With 530 hp from dual motors, the Performance variant accelerates from 0-100 km/h in just 3.8 seconds. It’s unquestionably quick, but at the same time, it goes about its proceedings in a very measured way. There’s no crazy wheelspin or intense torque steer; in fact, with Intelligent Torque Adaption Control system (iTAC) the Performance variant puts down its monumental power without drama or sweat. At the circuit, you can feel the car curtailing power where necessary to maximise traction but not intrusively so. It’s just very polished in the way it goes quickly.

The same holds true for its ride, although with the largely smooth surfaces of CEC we could not give a definitive answer on the car’s ride comfort. But from what I can glean, the Seal definitely rides with sophistication with a leaning towards comfort - very suited for the road and acceptable for the circuit. Perhaps this is also why even in the sportiest setting the steering feels more relaxed than we’d hope.

The next car I drove on the circuit was the Premium variant, which is the more powerful RWD version with a larger 82.56 kWh battery, accelerating from 0-100 km/h in 5.9 seconds. Here the Premium felt somehow more at ease on the track, with its simpler drivetrain allowing more information to be fed back to the driver. It’s a more fluid and concise drive with less interference from the electronics, which makes up for the car’s slower pace versus the Performance (that said, the Premium didn’t feel slow at all).
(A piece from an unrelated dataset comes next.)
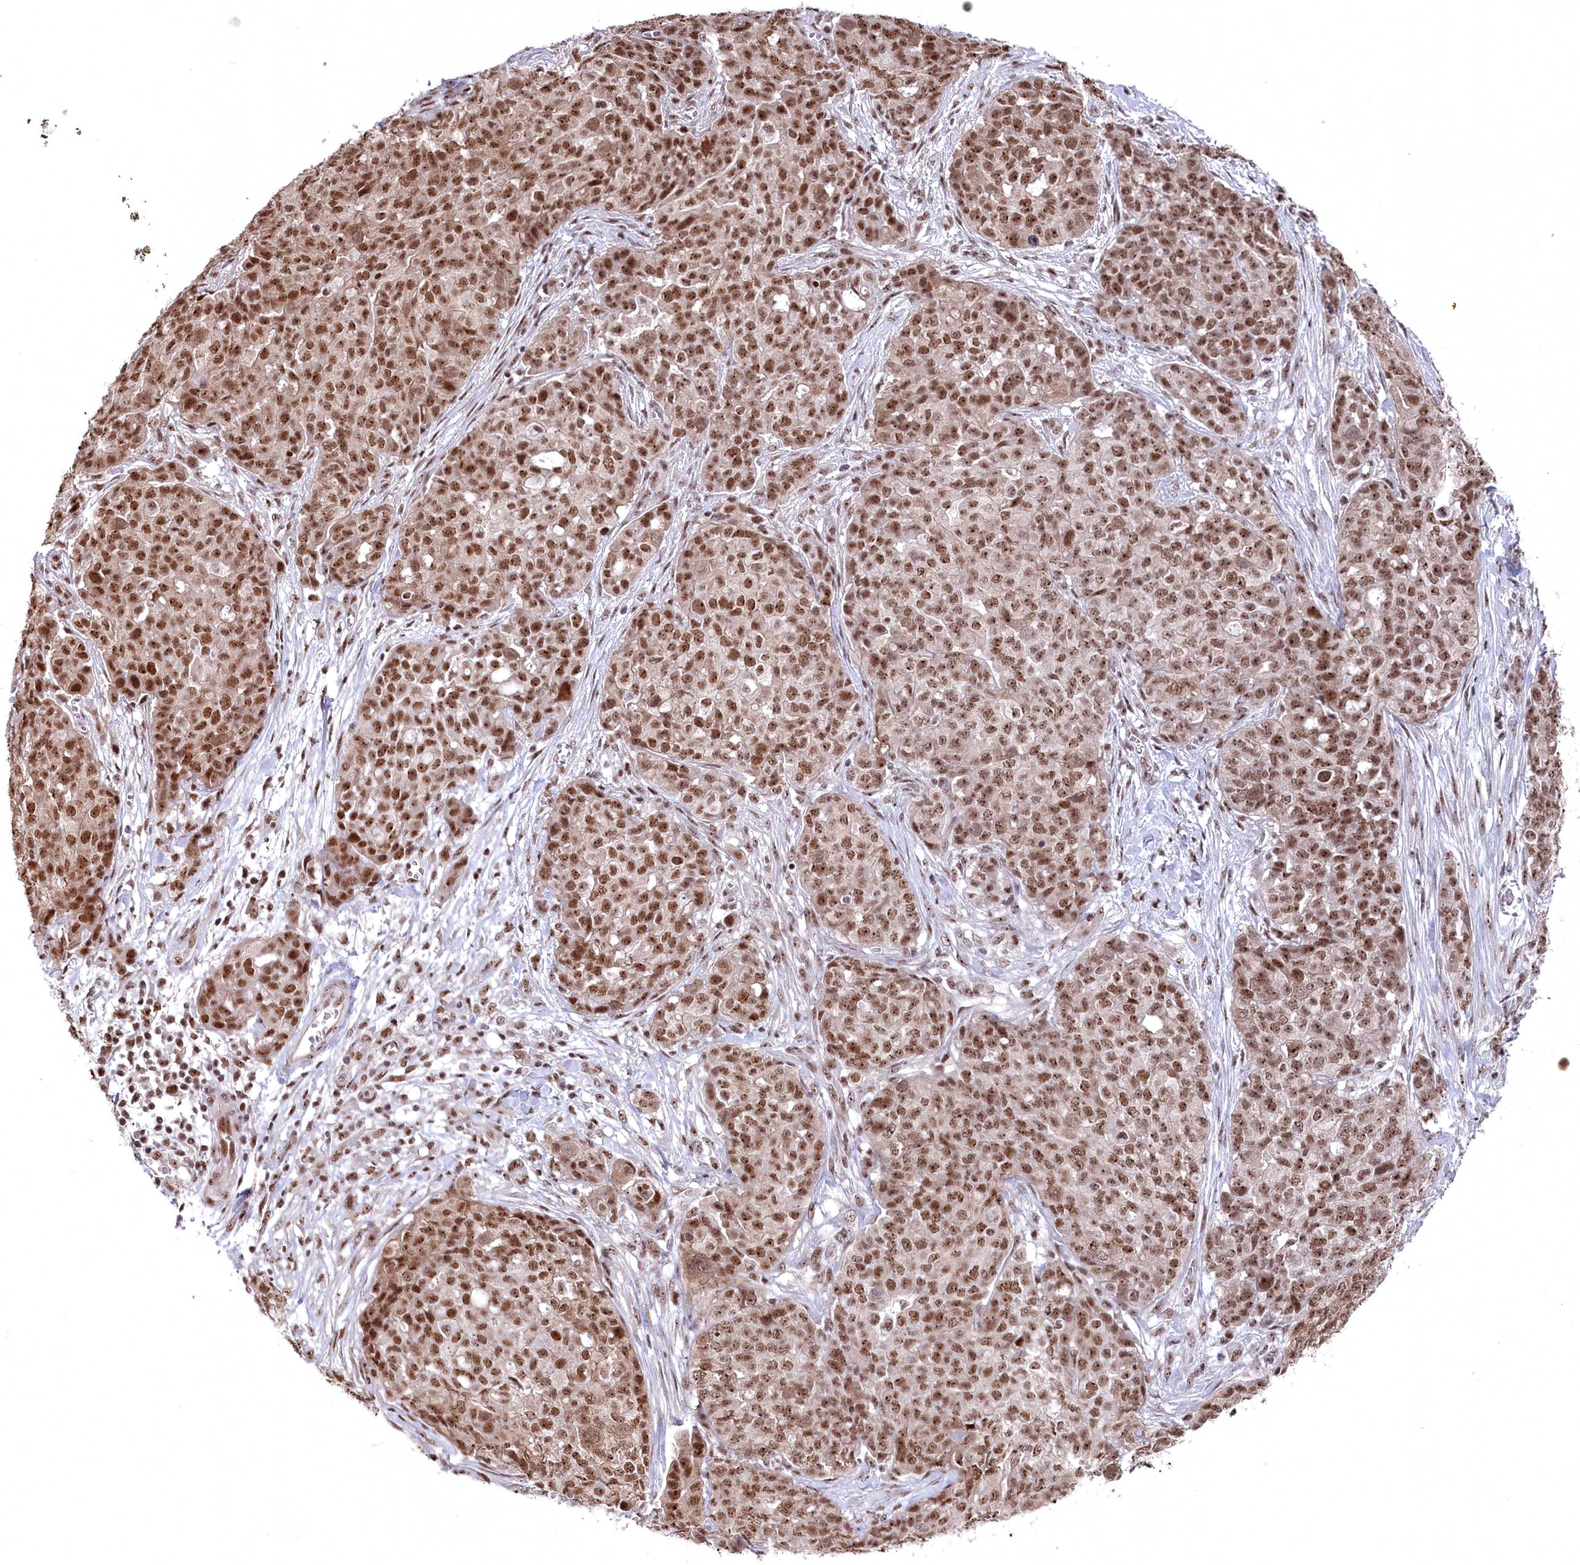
{"staining": {"intensity": "moderate", "quantity": ">75%", "location": "nuclear"}, "tissue": "ovarian cancer", "cell_type": "Tumor cells", "image_type": "cancer", "snomed": [{"axis": "morphology", "description": "Cystadenocarcinoma, serous, NOS"}, {"axis": "topography", "description": "Soft tissue"}, {"axis": "topography", "description": "Ovary"}], "caption": "A brown stain shows moderate nuclear positivity of a protein in serous cystadenocarcinoma (ovarian) tumor cells.", "gene": "POLR2H", "patient": {"sex": "female", "age": 57}}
Lastly, I sampled the Dynamic variant which is also RWD, but with a smaller 61.44 kWh battery and 27 hp less than the Premium. It does the 0-100 km/h sprint in 7.5 seconds, and on the acceleration run it neither felt particularly fast nor slow. However, it retains the pure driving feeling of the Premium version, which helped it perform impressively on the slalom. For the car’s weight and size, it did a terrific job navigating the narrow cones.

The BYD Seal is swimmingly good

With the drive experience at CEC, I left impressed by the Seal’s depth of engineering. It feels like a very complete product, and for BYD to have the confidence to let us journalists let loose on the circuit with it speaks volumes. None of the car’s exhibited any faults throughout the whole morning despite repeated hard driving and braking.

I now look forward to trying the Seal on the road, including its 150 kW DC charging capacity.

The BYD Seal Dynamic variant goes for $234,888. The BYD Seal Premium is priced at $244,888, while the AWD Performance variant is asking $276,888. Prices are inclusive of COE and are accurate as of press time.